Structure and thermodynamics of the dihexadecylphosphatidylcholine-water system.

X-ray small- and wide-angle diffraction, differential scanning calorimetry (DSC), temperature scanning densitometry (TSD) and electron microscopy were used to study the lyotropic and thermotropic properties of the system 1,2-O-dihexadecyl-sn-glycero-3-phosphocholine-water over a wide range of compositions from the dry lipids to a large excess of water, and in the temperature range between 0 degrees C and 150 degrees C. The results were used to construct a temperature-composition phase diagram. The phases have been characterized with respect to their molecular arrangements and hydrocarbon chain packing subcells. In the fully hydrated state (greater than 45 wt% H2O) four thermotropic phases were found, with readily reversible transitions at 5 degrees C, 32.5 degrees C and 43.6 degrees C, respectively.

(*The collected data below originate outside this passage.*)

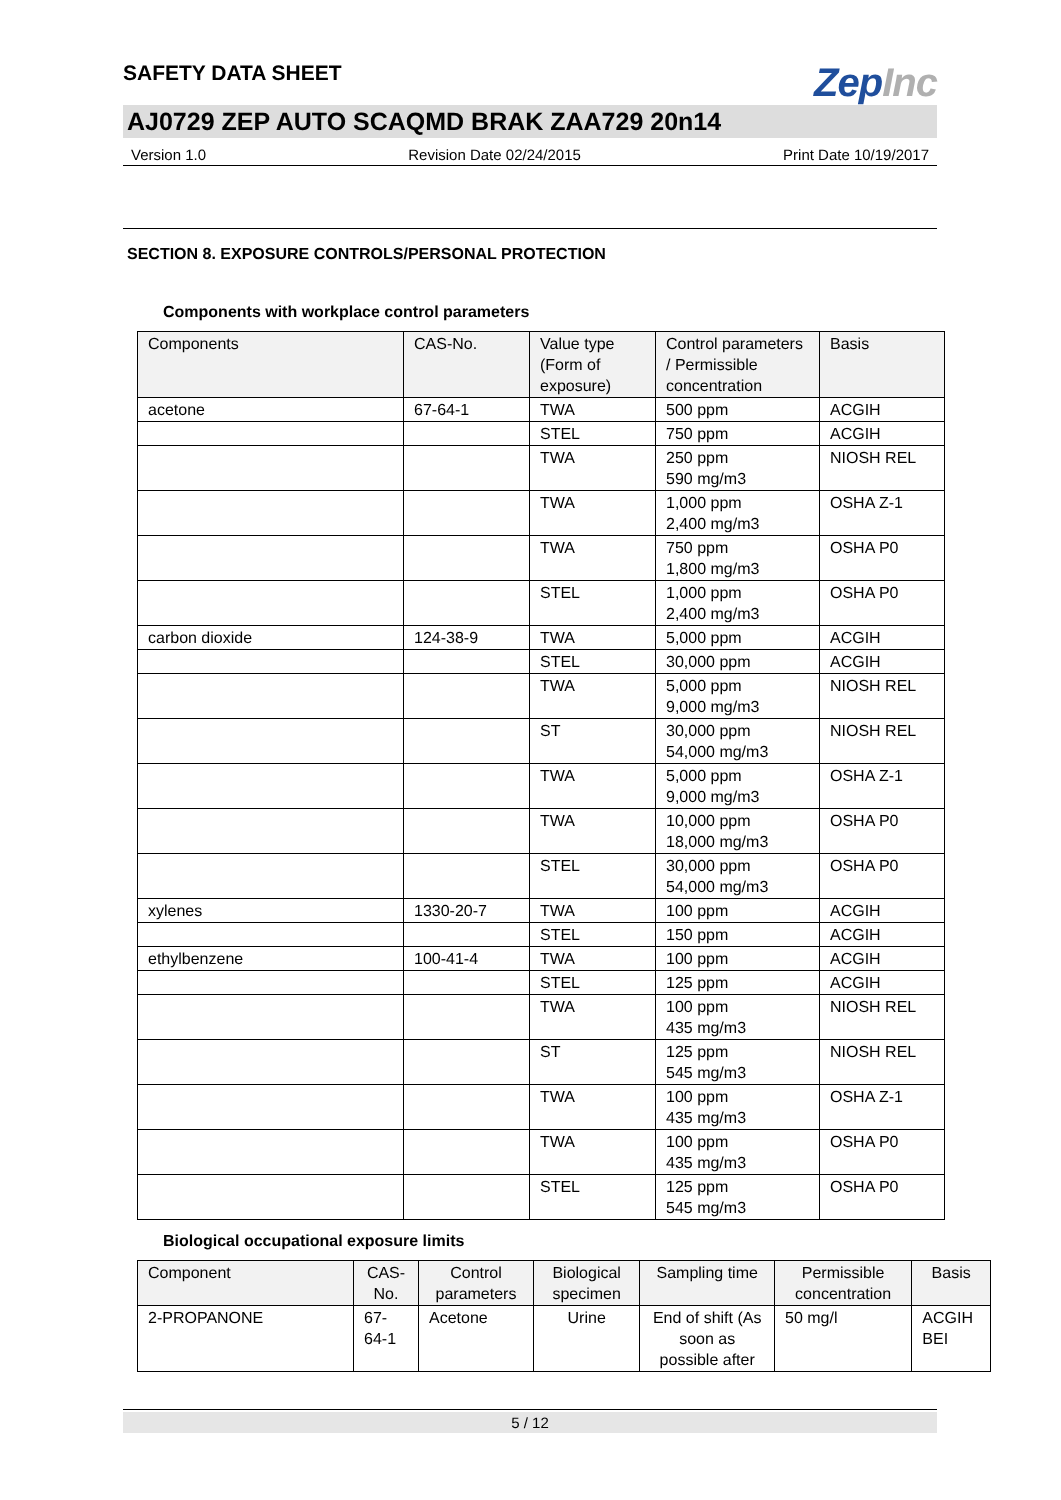SAFETY DATA SHEET
ZepInc
AJ0729 ZEP AUTO SCAQMD BRAK ZAA729 20n14
Version 1.0 Revision Date 02/24/2015 Print Date 10/19/2017
SECTION 8. EXPOSURE CONTROLS/PERSONAL PROTECTION
Components with workplace control parameters
| Components | CAS-No. | Value type (Form of exposure) | Control parameters / Permissible concentration | Basis |
| --- | --- | --- | --- | --- |
| acetone | 67-64-1 | TWA | 500 ppm | ACGIH |
| | | STEL | 750 ppm | ACGIH |
| | | TWA | 250 ppm 590 mg/m3 | NIOSH REL |
| | | TWA | 1,000 ppm 2,400 mg/m3 | OSHA Z-1 |
| | | TWA | 750 ppm 1,800 mg/m3 | OSHA P0 |
| | | STEL | 1,000 ppm 2,400 mg/m3 | OSHA P0 |
| carbon dioxide | 124-38-9 | TWA | 5,000 ppm | ACGIH |
| | | STEL | 30,000 ppm | ACGIH |
| | | TWA | 5,000 ppm 9,000 mg/m3 | NIOSH REL |
| | | ST | 30,000 ppm 54,000 mg/m3 | NIOSH REL |
| | | TWA | 5,000 ppm 9,000 mg/m3 | OSHA Z-1 |
| | | TWA | 10,000 ppm 18,000 mg/m3 | OSHA P0 |
| | | STEL | 30,000 ppm 54,000 mg/m3 | OSHA P0 |
| xylenes | 1330-20-7 | TWA | 100 ppm | ACGIH |
| | | STEL | 150 ppm | ACGIH |
| ethylbenzene | 100-41-4 | TWA | 100 ppm | ACGIH |
| | | STEL | 125 ppm | ACGIH |
| | | TWA | 100 ppm 435 mg/m3 | NIOSH REL |
| | | ST | 125 ppm 545 mg/m3 | NIOSH REL |
| | | TWA | 100 ppm 435 mg/m3 | OSHA Z-1 |
| | | TWA | 100 ppm 435 mg/m3 | OSHA P0 |
| | | STEL | 125 ppm 545 mg/m3 | OSHA P0 |
Biological occupational exposure limits
| Component | CAS-No. | Control parameters | Biological specimen | Sampling time | Permissible concentration | Basis |
| --- | --- | --- | --- | --- | --- | --- |
| 2-PROPANONE | 67-64-1 | Acetone | Urine | End of shift (As soon as possible after | 50 mg/l | ACGIH BEI |
5 / 12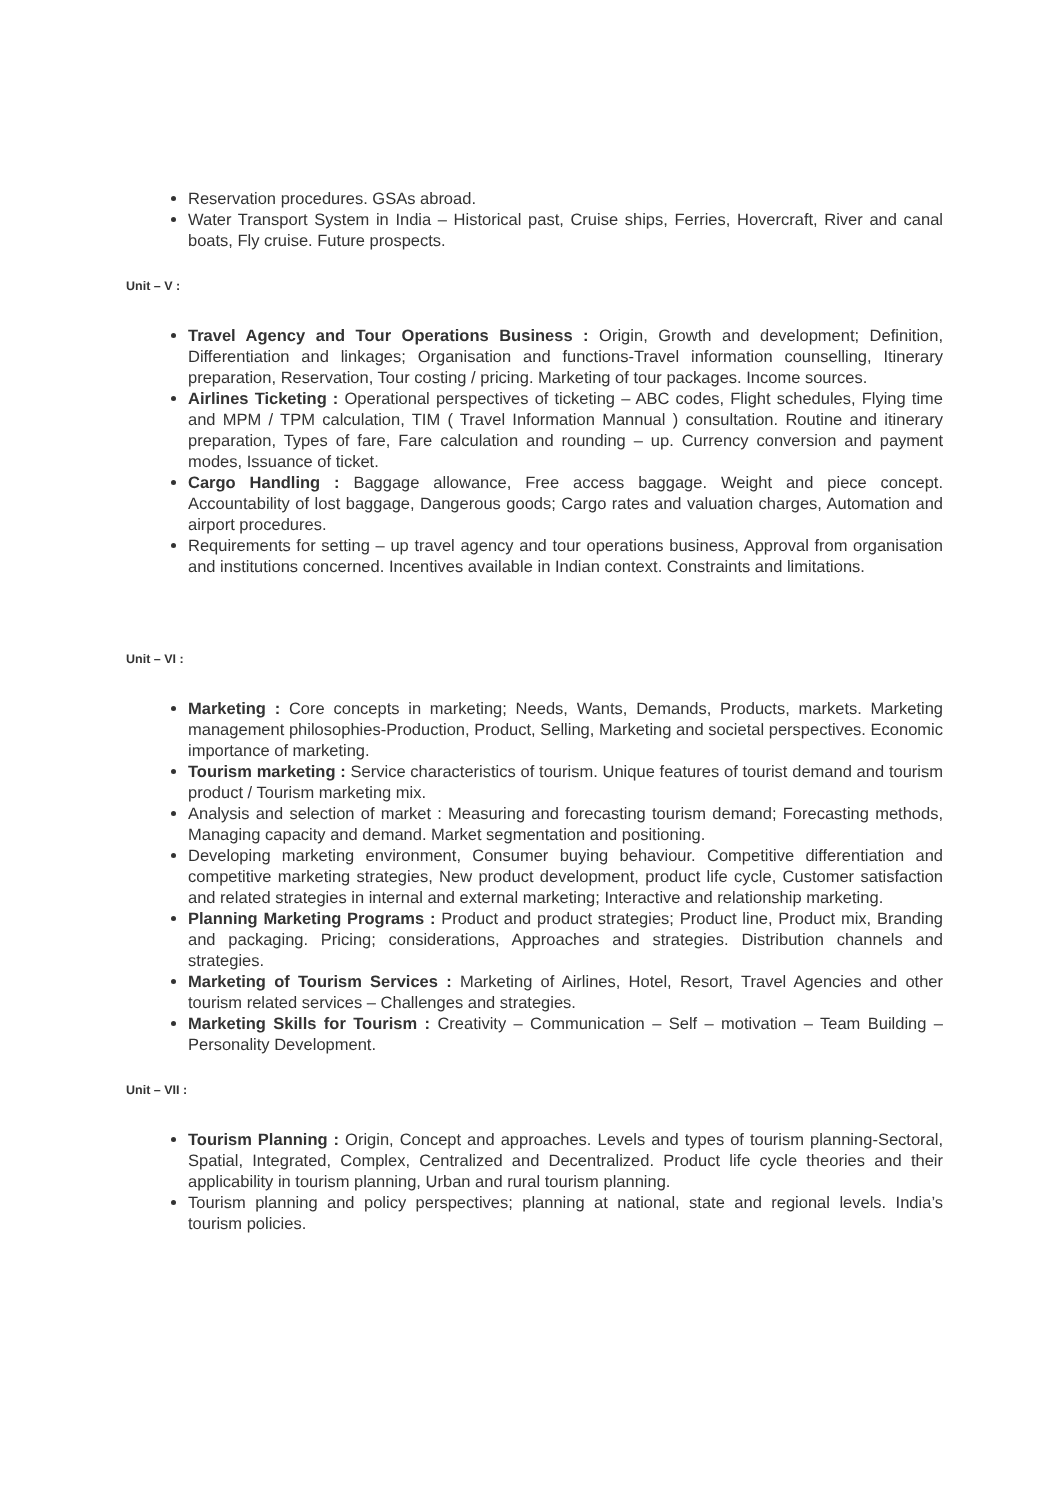Reservation procedures. GSAs abroad.
Water Transport System in India – Historical past, Cruise ships, Ferries, Hovercraft, River and canal boats, Fly cruise. Future prospects.
Unit – V :
Travel Agency and Tour Operations Business : Origin, Growth and development; Definition, Differentiation and linkages; Organisation and functions-Travel information counselling, Itinerary preparation, Reservation, Tour costing / pricing. Marketing of tour packages. Income sources.
Airlines Ticketing : Operational perspectives of ticketing – ABC codes, Flight schedules, Flying time and MPM / TPM calculation, TIM ( Travel Information Mannual ) consultation. Routine and itinerary preparation, Types of fare, Fare calculation and rounding – up. Currency conversion and payment modes, Issuance of ticket.
Cargo Handling : Baggage allowance, Free access baggage. Weight and piece concept. Accountability of lost baggage, Dangerous goods; Cargo rates and valuation charges, Automation and airport procedures.
Requirements for setting – up travel agency and tour operations business, Approval from organisation and institutions concerned. Incentives available in Indian context. Constraints and limitations.
Unit – VI :
Marketing : Core concepts in marketing; Needs, Wants, Demands, Products, markets. Marketing management philosophies-Production, Product, Selling, Marketing and societal perspectives. Economic importance of marketing.
Tourism marketing : Service characteristics of tourism. Unique features of tourist demand and tourism product / Tourism marketing mix.
Analysis and selection of market : Measuring and forecasting tourism demand; Forecasting methods, Managing capacity and demand. Market segmentation and positioning.
Developing marketing environment, Consumer buying behaviour. Competitive differentiation and competitive marketing strategies, New product development, product life cycle, Customer satisfaction and related strategies in internal and external marketing; Interactive and relationship marketing.
Planning Marketing Programs : Product and product strategies; Product line, Product mix, Branding and packaging. Pricing; considerations, Approaches and strategies. Distribution channels and strategies.
Marketing of Tourism Services : Marketing of Airlines, Hotel, Resort, Travel Agencies and other tourism related services – Challenges and strategies.
Marketing Skills for Tourism : Creativity – Communication – Self – motivation – Team Building – Personality Development.
Unit – VII :
Tourism Planning : Origin, Concept and approaches. Levels and types of tourism planning-Sectoral, Spatial, Integrated, Complex, Centralized and Decentralized. Product life cycle theories and their applicability in tourism planning, Urban and rural tourism planning.
Tourism planning and policy perspectives; planning at national, state and regional levels. India’s tourism policies.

The two lower temperature phases deviate from all others in consisting of bilayers with fully interdigitated hydrocarbon chains, while above 32.5 degrees C the structures resemble closely those of the analog diester lipid, 1,2-dipalmitoyl-sn-glycero-3-phosphocholine (DPPC). At hydrations between 30 and 45 wt% H2O, and below 32 degrees C, interdigitated and non-interdigitated multilayers coexist in one coherent phase. A bilayer tilting mechanism is proposed for the formation of this coexistence of two regular structures. Below 30 wt% H2O, hydrated 1,2-O-dihexadecyl-sn-glycero-3-phosphocholine (DHPC) exists in lamellar, non-interdigitated bilayers, showing very weak interbilayer swelling. There, the water molecules appear to occupy voids between the polar headgroups.